Every worldview makes a claim to truth, and every person possesses a worldview. The arrogance others project upon Christians and Jesus’ exclusive claims to truth is, in reality, misplaced. Their own framework, whether a conspiracy theory or a passive agnosticism, is no different; it, too, is making a truth claim. The question, then, really rests in the challenged worldview to examine themselves as to why their subtle reticence or vehement rejection of Christ exits.

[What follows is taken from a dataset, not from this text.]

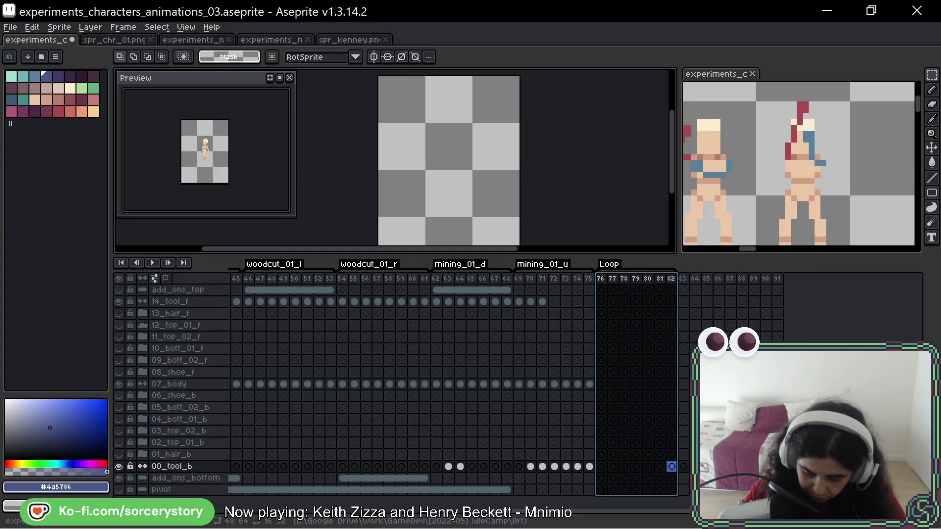
pyautogui.doubleClick(613, 265)
pyautogui.write('minin')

This leads us to some natural implications and applications. The first of which is to avoid narratives, whether via conspiracy, religion, or news stories, that do not connect with reality and cannot be disproven. Before accepting any narrative, it must correspond to our reality. Secondly, both the challenger and the challenged need to provide an account for their internal coherence and their external correspondence. Places which contradict or fail to connect with the real world are likely flawed; they aren’t comprehensive narratives and should be abandoned. Avoid conspiracy theories! Although they may be exciting and provide what seem to be easy solutions to long standing problems, they are usually more problematic and fail to provide more meaning, though their promise may seem alluring and attractive. Lastly, remember the claims of Christianity of possessing the only truly comprehensive narrative is not offensive because its makes a claim to truth, but because it makes a claim to truth which requires change.

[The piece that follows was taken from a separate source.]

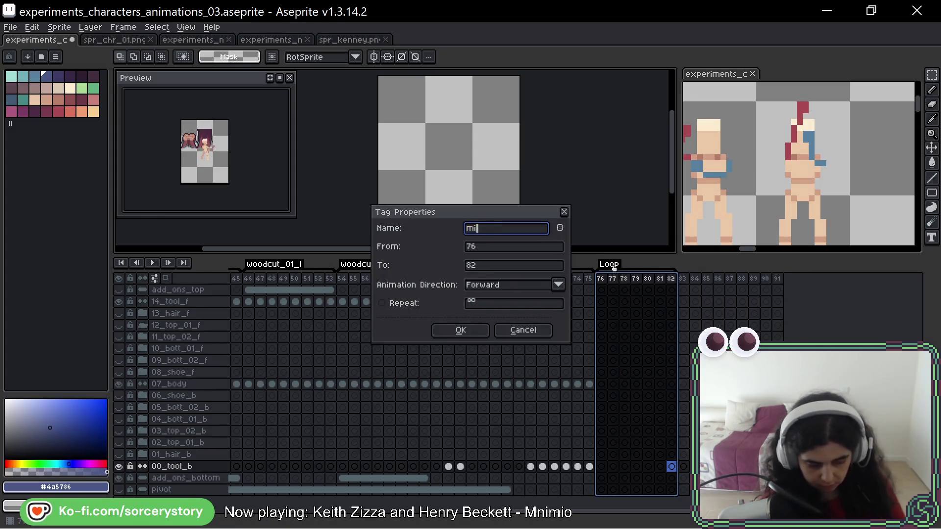
pyautogui.write('g')
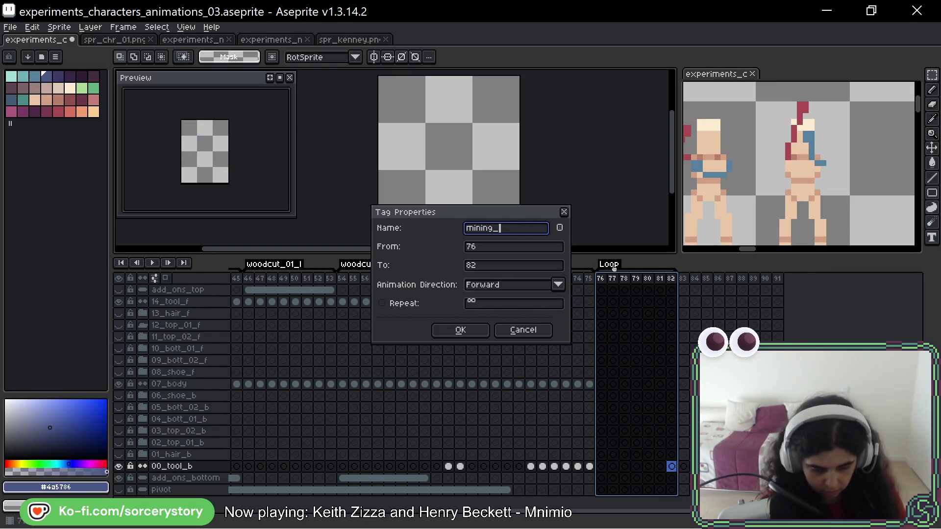
pyautogui.write('_01_l')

You may find that this is actually a more meaningful starting point than trying to prove the resurrection or disprove someone’s claims that the bible was arbitrarily decided at the Council of Nicaea (which it wasn’t). The real point of friction is found at the stumbling block of the cross, and that a creator would die for his creation and then defeat death so that his creation could live with him for eternity. The absurdity of Christianity is not that it makes contact with reality, but that our reality is often marred by sin, evil, hostility, brokenness and events that don’t make sense. But that’s not a problem unique to Christianity. Every worldview, every religion, and especially atheism, are left with the same questions of origin, meaning, morality, and destiny. We all privilege a narrative. Which one will make the most sense? Which one will correspond to reality and be internally coherent. I submit that when we really dig in, there is only one answer which is satisfying.